India, Asia’s fourth-largest LNG buyer, is expected to import less LNG in November 2024 than in October 2024. India is a price-sensitive buyer, and the increase in the spot price from early October 2024 to a high of $17.9/MMBTU most likely dampened appetite for India’s spot commodities.

Slovakia and Austria set the tone

A colder-than-usual winter may deplete Europe’s stockpiles, but even in this scenario it is unlikely that Europe will need to demand additional LNG until February 2025. That is only if the EU’s gas supply via Ukraine is maintained.
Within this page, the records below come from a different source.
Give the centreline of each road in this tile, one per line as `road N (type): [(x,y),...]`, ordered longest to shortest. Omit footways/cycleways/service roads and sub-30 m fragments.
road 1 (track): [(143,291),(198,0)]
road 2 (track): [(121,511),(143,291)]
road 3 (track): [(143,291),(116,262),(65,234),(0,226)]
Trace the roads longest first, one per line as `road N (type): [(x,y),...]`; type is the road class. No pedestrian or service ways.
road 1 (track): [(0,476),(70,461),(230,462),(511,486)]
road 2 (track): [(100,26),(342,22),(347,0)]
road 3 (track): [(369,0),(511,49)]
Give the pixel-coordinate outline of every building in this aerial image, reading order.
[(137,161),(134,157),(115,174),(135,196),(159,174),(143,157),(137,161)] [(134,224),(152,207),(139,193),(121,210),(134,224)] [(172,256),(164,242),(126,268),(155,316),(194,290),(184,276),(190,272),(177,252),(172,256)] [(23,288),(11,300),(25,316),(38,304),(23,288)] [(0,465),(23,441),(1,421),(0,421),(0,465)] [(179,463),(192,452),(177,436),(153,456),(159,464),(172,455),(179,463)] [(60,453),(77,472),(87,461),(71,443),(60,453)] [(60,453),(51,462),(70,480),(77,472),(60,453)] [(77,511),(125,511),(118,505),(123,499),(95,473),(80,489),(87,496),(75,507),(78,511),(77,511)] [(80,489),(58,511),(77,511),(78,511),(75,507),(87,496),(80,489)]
In this context, the sacrifice of Ukraine, which unjustifiably prolonged the signing of the gas transit contract with Azerbaijan, probably to obtain military advantages from the EU, represents an important signal that can be given to the new American administration, to increase gas exports gas and even bailing out some US LNG producers, all to convince the incoming US president not to raise tariffs for Europe. The haste with which, in the last week, two of the 5 countries that imported gas from the Russian Federation via Ukraine, Slovakia and Austria, declared that they will no longer import gas via Ukraine, reinforces the hypothesis expressed above.

Gas imports from the US will come at higher prices than gas imported from the Russian Federation, but will likely save the collapse of some EU industries that would reduce their exports of products to the US if higher tariffs were imposed on products from the EU. The same imports have the possibility of diminishing the upward trends in gas market prices.